Basic Mechanisms of Genome Stability
Mammalian cells employ two predominant DSB repair pathways: nonhomologous end joining (NHEJ), which repairs DNA breaks by the ligation of two broken ends without respect to sequence homology; and homologous recombination (HR), which uses homology on an undamaged template to catalyze high fidelity repair.
Nonhomologous end joining and chromosomal fragile site stability
One type of chromosomal damage thought to be involved in tumorigenesis is fragile site breakage. Recent evidence has indicated that fragile site breakage may be related to DNA replication stress, but almost nothing is known about the DNA repair pathways that respond after breakage has occurred. We are currently examining the role of NHEJ in repair of chromosomal fragile sites, using classical cytogenetic methods, fluorescence in situ hybridization (FISH), and spectral karyotyping (SKY) to monitor fragile site stability, and the consequences of fragile site breakage, in cell lines and primary cells derived from NHEJ-deficient mice.
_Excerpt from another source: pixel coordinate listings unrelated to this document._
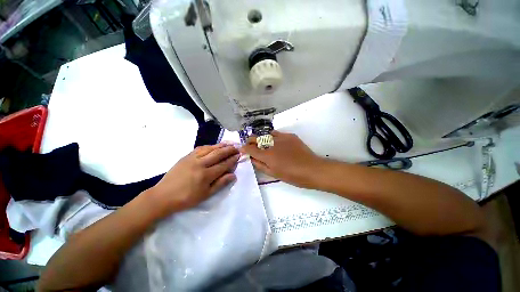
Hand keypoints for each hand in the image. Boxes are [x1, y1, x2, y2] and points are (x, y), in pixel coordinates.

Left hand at [148, 144, 239, 214]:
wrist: (163, 196)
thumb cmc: (186, 198)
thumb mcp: (205, 195)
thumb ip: (220, 183)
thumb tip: (233, 175)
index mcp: (206, 175)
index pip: (223, 165)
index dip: (232, 160)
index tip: (239, 155)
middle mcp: (200, 164)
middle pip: (218, 154)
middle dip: (229, 150)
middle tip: (237, 147)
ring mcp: (192, 158)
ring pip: (210, 149)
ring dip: (221, 145)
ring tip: (229, 144)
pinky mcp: (186, 156)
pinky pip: (200, 148)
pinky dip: (210, 146)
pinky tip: (214, 146)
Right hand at [241, 131, 324, 187]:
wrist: (312, 169)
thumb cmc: (292, 176)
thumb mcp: (273, 174)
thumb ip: (260, 165)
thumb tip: (251, 158)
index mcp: (267, 155)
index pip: (249, 148)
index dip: (244, 148)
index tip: (242, 149)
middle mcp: (272, 144)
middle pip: (255, 138)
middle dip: (250, 141)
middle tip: (251, 146)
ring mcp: (281, 137)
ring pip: (265, 134)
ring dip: (261, 139)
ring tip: (264, 144)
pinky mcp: (289, 135)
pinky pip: (277, 133)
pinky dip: (272, 137)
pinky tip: (276, 143)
Homologous recombination in lymphocyte development and DSBR
Because NHEJ is important for general genome stability, it is not surprising the lymphomas that develop in an NHEJ-deficient setting exhibit numerous chromosomal abnormalities. Unexpectedly, however, pre-malignant, NHEJ-deficient pro-B cells show very little genomic instability. This is an interesting paradox, which may be explained by the reliance of pro-B cells on another DSB repair pathway such as homologous recombination (HR). We are testing this hypothesis, in culture and in vivo, by taking advantage of cells deficient for the XRCC2 homologous recombination factor.